Stop.
Originally uploaded by rustedrobot.

I’ve been reading quite a few articles lately regarding EBay’s recent purchase of Skype. For those of you who don’t know (or care), Skype is a very cool little downloadable application which allows you to speak to anyone in the world through your computer. Not your phone – your computer, provided you have a suitable microphone set up, which most computers do.

The rub? The other person you’re talking to also needs to be using Skype in order for it to work. I downloaded Skype about a year ago and tried it out with a co-worker, had some fun, and pretty much forgot about it. I thought (and still think) that it’s a damn neat application, I just couldn’t find anybody out there who also used it.

A lot of their users are overseas, which could certainly explain some of it. I do have some overseas conversations at work from time to time and just a few weeks ago, I did dust off the ‘ol Skype and used it with no problem.
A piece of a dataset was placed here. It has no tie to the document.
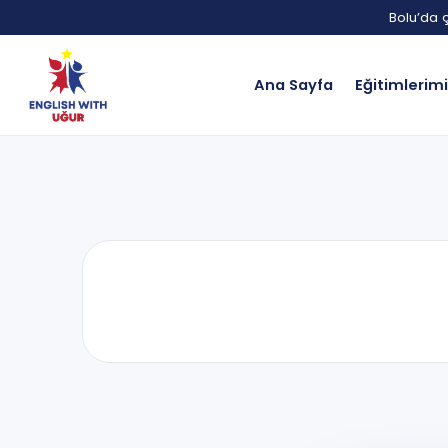
Bolu’da ç
Ana Sayfa
Eğitimlerim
That was the first person in a year that I used it with.

Man, if everyone and their mothers only used this thing, though!

Anyway, so I’m reading several articles about how Skype has 54 million registered users worldwide – now that is definitely a boffo number, but I’m finding it very disappointing that journalists just throw that number out there and leave it at that. There’s so much more to the story.
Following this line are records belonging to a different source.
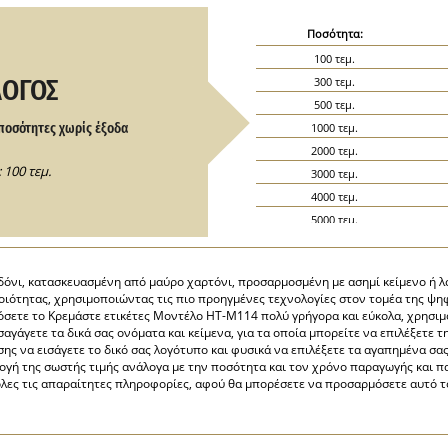
Ποσότητα:
100 τεμ.
ΛΟΓΟΣ
300 τεμ.
500 τεμ.
ποσότητες χωρίς έξοδα
1000 τεμ.
2000 τεμ.
 100 τεμ.
3000 τεμ.
4000 τεμ.
5000 τεμ.
6000 τεμ.
7000 τεμ.
όνι, κατασκευασμένη από μαύρο χαρτόνι, προσαρμοσμένη με ασημί κείμενο ή λ
8000 τεμ.
οιότητας, χρησιμοποιώντας τις πιο προηγμένες τεχνολογίες στον τομέα της ψη
9000 τεμ.
μόσετε το Κρεμάστε ετικέτες Μοντέλο HT-M114 πολύ γρήγορα και εύκολα, χρησι
αγάγετε τα δικά σας ονόματα και κείμενα, για τα οποία μπορείτε να επιλέξετε 
10000 τεμ.
πίσης να εισάγετε το δικό σας λογότυπο και φυσικά να επιλέξετε τα αγαπημένα σα
15000 τεμ.
λογή της σωστής τιμής ανάλογα με την ποσότητα και τον χρόνο παραγωγής και
20000 τεμ.
λες τις απαραίτητες πληροφορίες, αφού θα μπορέσετε να προσαρμόσετε αυτό το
For example, I’m one of those 54 million “users” and I’ve used it exactly twice in the 12+ months that I’ve had it on my machine, for a total, no lie, of about 12 minutes. So rule out X% of the people who have downloaded it and never used it.

Then you have your users who only use it , say, once per month or once every few weeks. They’re also a part of the 54 million, but what faith can you put in their sporadic use? Little.

What journalists should be poking for and reporting is active usage. Weed through all the PR speak about 54 million registered members and find out what the active usage number is and furthermore, how Skype defines active usage. To me, active usage means using something once per week. Just my opinion, which I typically stick with when sussing out opportunities with potential partners at my own job.

All that said, it would have been nice if someone from the press had really poked a stick at this to find out what percentage of the 54 million registered users use Skype at least once per week.

By the way, EBay is putting up $2.6 billion to buy Skype, a company which had $60 million in revenue last year. The deal eventually could net Skype up to $4 billion!

One question you may be asking yourself, provided I haven’t given you the ultimate dose of sleeping medication with this post, is why would Ebay get in this game? Well, that remains to be seen. Surely one can envision a scenario where someone who’s bidding on something via Ebay wants to connect and speak instantly with the seller to ask questions – Skype is that vehicle. But it will be interesting to see what else they might have up their sleeve.

All that said – I love Skype and I’m looking forward to more people having it! I just wish the press would dig a little more when throwing numbers out to the general public.